- **ANFORDERUNG**
Wandle den Abschnitt von der Zeile mit „country: India“ bis einschließlich der Zeile mit „name author: A. Gray“ in eine Markdown-Tabelle mit den Spalten „Nr“ (fortlaufende Zeilennummer) und „Zeile“ um. Lass leere Zeilen weg.

- **EINGABEDATEN**
★ ★ ★ ★ ★

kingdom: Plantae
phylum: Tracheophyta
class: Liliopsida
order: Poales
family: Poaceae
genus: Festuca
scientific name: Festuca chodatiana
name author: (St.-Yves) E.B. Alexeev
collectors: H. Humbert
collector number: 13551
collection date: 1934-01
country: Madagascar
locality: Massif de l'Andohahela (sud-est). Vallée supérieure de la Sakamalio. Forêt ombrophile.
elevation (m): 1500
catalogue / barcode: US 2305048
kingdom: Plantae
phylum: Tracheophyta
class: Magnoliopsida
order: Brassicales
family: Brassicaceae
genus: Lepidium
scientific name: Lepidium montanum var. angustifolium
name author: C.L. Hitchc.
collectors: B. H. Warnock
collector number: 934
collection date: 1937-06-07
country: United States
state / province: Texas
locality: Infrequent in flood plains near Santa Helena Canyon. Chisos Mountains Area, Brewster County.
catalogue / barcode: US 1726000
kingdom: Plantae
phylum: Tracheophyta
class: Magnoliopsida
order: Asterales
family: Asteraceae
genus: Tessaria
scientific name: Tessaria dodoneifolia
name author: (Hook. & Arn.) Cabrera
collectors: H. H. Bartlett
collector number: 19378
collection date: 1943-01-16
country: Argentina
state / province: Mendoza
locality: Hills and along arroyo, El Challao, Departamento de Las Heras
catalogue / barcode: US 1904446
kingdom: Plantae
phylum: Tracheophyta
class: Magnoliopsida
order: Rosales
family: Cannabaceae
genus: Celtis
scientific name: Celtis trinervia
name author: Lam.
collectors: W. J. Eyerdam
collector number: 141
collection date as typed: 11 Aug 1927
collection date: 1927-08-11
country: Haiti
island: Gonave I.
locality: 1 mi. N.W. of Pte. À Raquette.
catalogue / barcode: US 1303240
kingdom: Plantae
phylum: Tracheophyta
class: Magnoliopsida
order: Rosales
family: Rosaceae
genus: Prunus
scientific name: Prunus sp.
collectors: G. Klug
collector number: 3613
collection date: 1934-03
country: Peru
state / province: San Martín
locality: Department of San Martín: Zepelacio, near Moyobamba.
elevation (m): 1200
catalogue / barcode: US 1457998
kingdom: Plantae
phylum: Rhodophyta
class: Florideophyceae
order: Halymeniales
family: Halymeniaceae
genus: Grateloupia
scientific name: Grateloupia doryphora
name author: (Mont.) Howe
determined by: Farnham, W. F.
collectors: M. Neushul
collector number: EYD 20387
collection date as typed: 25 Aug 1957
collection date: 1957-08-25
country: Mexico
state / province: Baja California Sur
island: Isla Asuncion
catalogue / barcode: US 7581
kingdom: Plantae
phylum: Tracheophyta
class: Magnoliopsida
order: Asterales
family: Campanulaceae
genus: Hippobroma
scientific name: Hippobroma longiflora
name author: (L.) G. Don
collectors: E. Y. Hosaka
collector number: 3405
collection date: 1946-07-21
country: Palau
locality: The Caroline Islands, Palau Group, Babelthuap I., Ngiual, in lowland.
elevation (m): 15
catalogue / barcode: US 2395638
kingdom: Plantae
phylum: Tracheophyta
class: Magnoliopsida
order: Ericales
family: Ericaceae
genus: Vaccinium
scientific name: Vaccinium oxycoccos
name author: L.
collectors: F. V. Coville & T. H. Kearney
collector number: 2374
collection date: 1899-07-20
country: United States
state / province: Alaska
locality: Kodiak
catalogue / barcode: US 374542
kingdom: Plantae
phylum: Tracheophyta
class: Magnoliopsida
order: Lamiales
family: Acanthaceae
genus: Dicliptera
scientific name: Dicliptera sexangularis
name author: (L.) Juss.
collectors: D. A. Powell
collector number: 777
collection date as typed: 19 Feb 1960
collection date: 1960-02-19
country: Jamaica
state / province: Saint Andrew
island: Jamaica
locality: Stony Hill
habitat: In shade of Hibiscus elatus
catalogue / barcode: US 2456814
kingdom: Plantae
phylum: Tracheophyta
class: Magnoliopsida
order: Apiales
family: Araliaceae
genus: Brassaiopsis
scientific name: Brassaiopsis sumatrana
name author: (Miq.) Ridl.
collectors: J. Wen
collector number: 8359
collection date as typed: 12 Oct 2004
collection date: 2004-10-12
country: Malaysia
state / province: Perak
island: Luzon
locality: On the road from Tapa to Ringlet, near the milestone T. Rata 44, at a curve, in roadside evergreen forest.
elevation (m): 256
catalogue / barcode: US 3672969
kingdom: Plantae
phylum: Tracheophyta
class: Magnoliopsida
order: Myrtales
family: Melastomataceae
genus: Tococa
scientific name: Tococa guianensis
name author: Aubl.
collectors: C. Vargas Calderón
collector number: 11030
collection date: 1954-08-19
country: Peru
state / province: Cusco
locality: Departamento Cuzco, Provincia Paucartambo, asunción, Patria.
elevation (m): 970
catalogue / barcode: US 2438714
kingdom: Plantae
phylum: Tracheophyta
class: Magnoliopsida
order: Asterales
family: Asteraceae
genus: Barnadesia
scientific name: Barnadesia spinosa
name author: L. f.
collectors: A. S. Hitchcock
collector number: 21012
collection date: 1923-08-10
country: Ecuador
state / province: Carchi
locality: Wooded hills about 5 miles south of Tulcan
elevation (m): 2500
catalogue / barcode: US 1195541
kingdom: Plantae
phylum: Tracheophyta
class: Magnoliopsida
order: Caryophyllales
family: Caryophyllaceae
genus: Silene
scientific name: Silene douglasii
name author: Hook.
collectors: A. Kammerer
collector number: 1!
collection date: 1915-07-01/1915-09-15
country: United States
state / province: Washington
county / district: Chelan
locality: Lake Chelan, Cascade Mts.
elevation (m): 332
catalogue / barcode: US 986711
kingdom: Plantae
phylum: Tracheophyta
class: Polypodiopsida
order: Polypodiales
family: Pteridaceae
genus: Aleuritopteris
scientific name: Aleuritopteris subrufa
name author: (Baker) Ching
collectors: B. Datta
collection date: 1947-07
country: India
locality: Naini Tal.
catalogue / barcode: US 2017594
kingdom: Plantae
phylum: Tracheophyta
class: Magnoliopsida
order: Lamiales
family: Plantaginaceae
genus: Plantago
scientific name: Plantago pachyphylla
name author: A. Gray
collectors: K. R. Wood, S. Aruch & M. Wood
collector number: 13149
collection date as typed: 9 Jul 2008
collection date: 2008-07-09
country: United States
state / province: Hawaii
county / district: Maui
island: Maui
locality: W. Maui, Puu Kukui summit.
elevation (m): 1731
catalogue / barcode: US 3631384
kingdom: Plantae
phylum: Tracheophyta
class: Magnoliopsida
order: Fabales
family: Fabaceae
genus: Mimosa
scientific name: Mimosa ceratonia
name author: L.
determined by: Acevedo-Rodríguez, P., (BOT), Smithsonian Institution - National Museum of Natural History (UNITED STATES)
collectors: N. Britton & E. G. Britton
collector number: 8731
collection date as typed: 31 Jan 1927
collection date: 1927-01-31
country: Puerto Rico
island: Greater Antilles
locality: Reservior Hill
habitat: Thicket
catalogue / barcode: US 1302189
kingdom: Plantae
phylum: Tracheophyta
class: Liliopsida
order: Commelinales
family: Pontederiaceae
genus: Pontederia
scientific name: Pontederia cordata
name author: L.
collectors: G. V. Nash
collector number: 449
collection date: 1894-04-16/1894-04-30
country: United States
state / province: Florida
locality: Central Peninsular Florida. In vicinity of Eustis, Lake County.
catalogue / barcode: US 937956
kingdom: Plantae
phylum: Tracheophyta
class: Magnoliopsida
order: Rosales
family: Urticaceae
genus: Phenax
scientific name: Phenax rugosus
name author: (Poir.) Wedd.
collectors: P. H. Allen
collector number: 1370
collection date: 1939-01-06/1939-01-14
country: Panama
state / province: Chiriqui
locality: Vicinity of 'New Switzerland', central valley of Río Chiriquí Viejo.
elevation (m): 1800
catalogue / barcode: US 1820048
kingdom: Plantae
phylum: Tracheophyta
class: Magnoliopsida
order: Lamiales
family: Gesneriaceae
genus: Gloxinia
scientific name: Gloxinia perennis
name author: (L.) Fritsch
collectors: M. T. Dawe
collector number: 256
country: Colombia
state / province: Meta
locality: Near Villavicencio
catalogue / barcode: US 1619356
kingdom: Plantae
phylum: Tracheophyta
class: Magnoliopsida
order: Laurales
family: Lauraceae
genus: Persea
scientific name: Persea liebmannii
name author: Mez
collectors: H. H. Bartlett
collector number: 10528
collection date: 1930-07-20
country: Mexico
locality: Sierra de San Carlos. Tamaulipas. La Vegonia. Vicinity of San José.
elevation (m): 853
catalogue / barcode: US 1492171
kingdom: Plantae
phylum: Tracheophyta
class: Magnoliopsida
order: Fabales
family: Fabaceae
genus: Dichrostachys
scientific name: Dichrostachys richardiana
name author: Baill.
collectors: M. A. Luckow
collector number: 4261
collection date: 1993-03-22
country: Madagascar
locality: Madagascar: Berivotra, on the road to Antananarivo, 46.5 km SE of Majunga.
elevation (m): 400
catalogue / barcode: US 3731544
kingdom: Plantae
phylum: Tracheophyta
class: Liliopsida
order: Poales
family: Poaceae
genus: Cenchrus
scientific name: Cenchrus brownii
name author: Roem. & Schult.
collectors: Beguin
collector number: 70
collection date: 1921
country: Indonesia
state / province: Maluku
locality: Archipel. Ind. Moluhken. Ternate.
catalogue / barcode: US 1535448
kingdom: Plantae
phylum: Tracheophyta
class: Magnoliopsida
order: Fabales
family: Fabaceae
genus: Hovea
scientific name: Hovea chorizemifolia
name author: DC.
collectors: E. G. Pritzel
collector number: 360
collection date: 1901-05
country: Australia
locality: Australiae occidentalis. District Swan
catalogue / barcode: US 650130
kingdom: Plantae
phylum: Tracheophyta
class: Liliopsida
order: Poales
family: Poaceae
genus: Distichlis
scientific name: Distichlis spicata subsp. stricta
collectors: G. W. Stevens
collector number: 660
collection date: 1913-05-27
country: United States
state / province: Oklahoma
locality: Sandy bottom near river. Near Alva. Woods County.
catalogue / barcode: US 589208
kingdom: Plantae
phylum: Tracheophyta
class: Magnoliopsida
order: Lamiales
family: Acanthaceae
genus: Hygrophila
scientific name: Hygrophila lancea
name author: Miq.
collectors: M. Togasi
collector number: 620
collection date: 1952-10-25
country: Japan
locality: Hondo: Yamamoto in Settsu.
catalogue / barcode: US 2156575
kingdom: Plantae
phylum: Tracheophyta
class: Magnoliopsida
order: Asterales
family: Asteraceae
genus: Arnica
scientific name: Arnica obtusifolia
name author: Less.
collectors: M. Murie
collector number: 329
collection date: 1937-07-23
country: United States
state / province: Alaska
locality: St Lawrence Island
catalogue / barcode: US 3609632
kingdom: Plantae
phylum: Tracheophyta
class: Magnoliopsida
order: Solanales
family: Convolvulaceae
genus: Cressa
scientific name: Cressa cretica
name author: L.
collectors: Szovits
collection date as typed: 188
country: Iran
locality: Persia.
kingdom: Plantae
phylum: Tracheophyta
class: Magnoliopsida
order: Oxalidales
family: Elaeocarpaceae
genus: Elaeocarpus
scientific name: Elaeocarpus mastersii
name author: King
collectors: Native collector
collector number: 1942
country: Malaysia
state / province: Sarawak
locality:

★ ★ ★ ★ ★

- **ERGEBNIS**
| Nr | Zeile |
|---|---|
| 1 | country: India |
| 2 | locality: Naini Tal. |
| 3 | catalogue / barcode: US 2017594 |
| 4 | kingdom: Plantae |
| 5 | phylum: Tracheophyta |
| 6 | class: Magnoliopsida |
| 7 | order: Lamiales |
| 8 | family: Plantaginaceae |
| 9 | genus: Plantago |
| 10 | scientific name: Plantago pachyphylla |
| 11 | name author: A. Gray |